■ **TASK INPUTS**
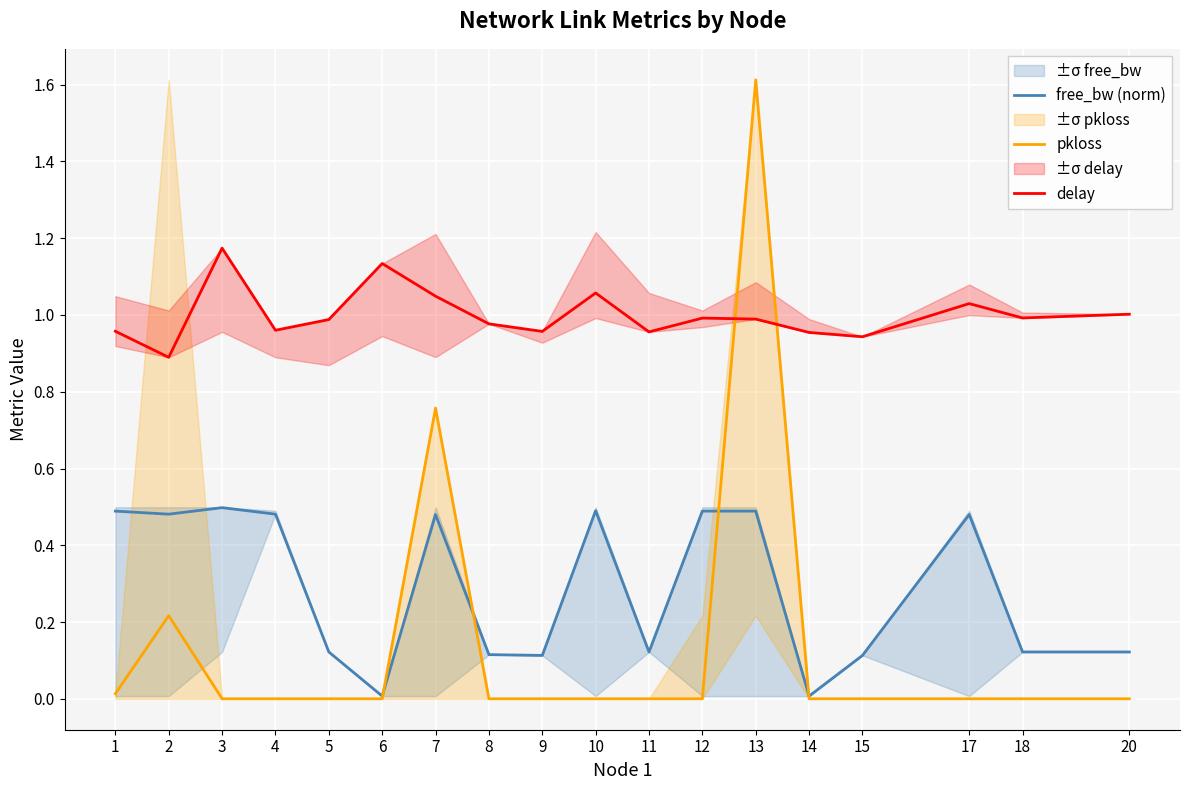

True or false: pkloss has a value of 0.0 at 1.

True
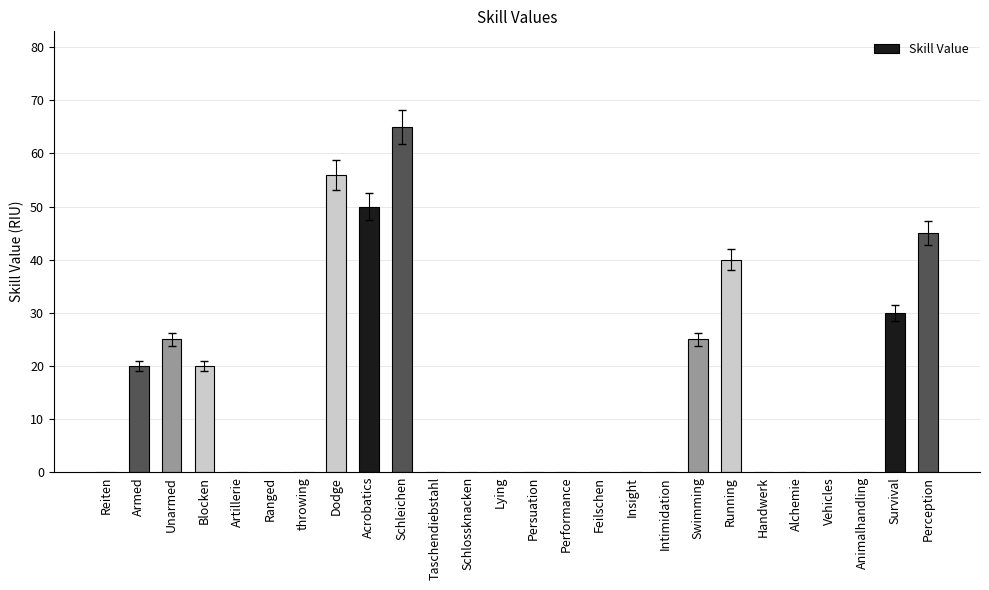

What is the difference between the values at Intimidation and Blocken?

20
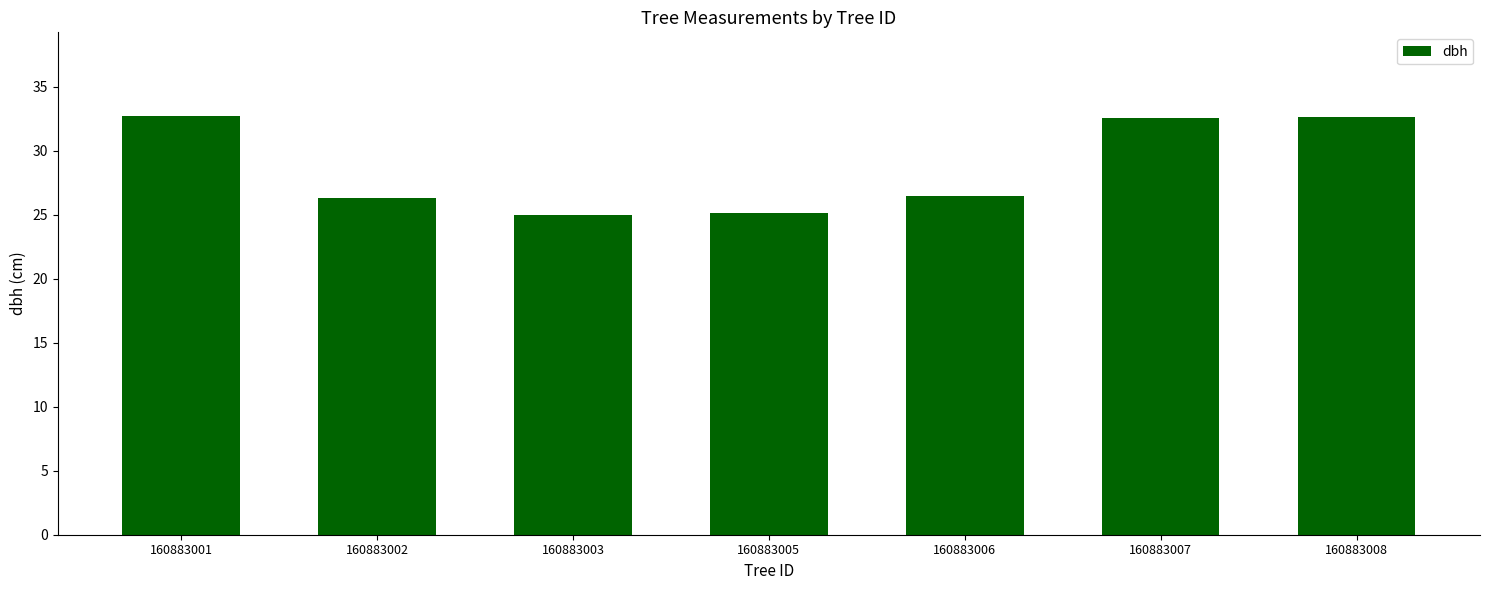

What is the difference between the maximum and minimum values?

7.7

■ **ASSIGNMENT**
Pull out every line of text from the entries above and reproduce it word for word, leaving out the pictures.

■ **YOUR SOLUTION**
True or false: pkloss has a value of 0.0 at 1.

True

What is the difference between the values at Intimidation and Blocken?

20

What is the difference between the maximum and minimum values?

7.7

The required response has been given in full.